THE TASK :: Pick out the lines below that contain the string "view" and copy them all.

** MATERIAL PROVIDED follows **

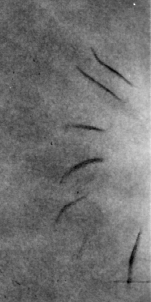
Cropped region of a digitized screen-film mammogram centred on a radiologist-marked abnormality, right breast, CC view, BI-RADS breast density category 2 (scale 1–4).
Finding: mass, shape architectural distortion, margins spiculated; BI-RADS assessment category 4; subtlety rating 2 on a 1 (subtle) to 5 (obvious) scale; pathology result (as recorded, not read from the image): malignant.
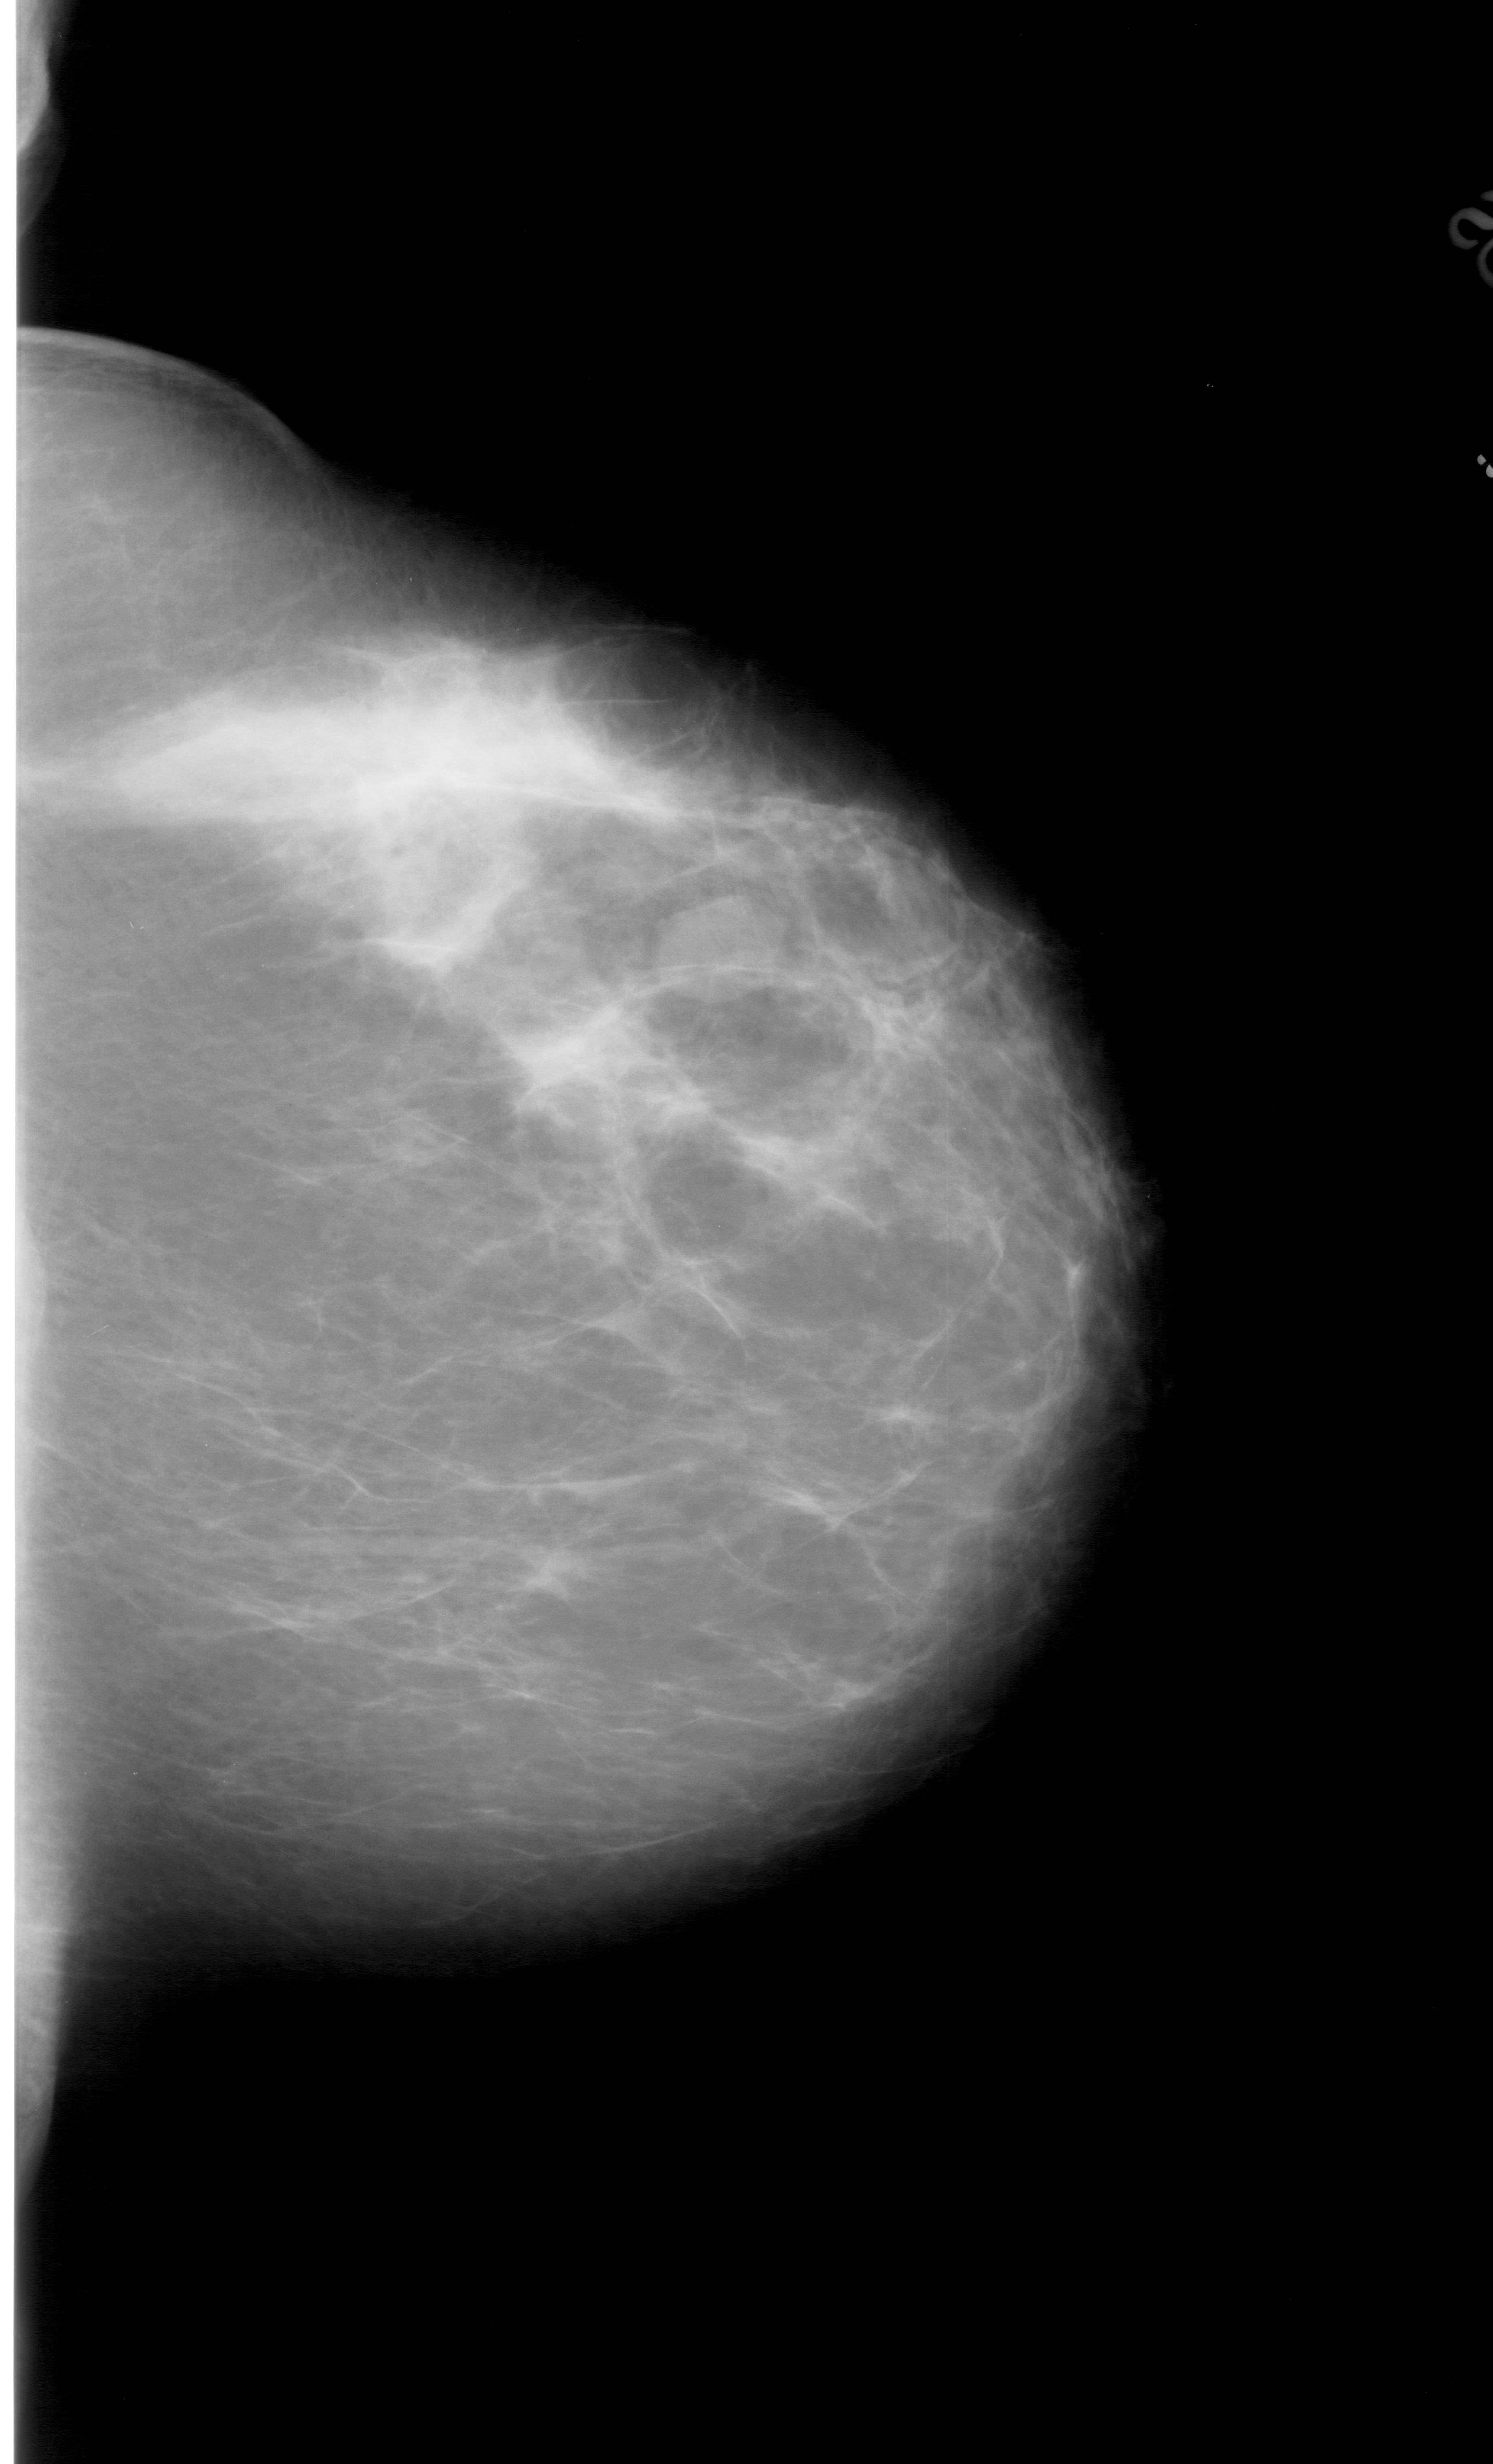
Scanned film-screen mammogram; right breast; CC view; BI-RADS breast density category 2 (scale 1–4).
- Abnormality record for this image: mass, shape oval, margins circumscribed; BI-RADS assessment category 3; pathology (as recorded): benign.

** End of MATERIAL PROVIDED **

EXPECTED ANSWER ::
Cropped region of a digitized screen-film mammogram centred on a radiologist-marked abnormality, right breast, CC view, BI-RADS breast density category 2 (scale 1–4).
Scanned film-screen mammogram; right breast; CC view; BI-RADS breast density category 2 (scale 1–4).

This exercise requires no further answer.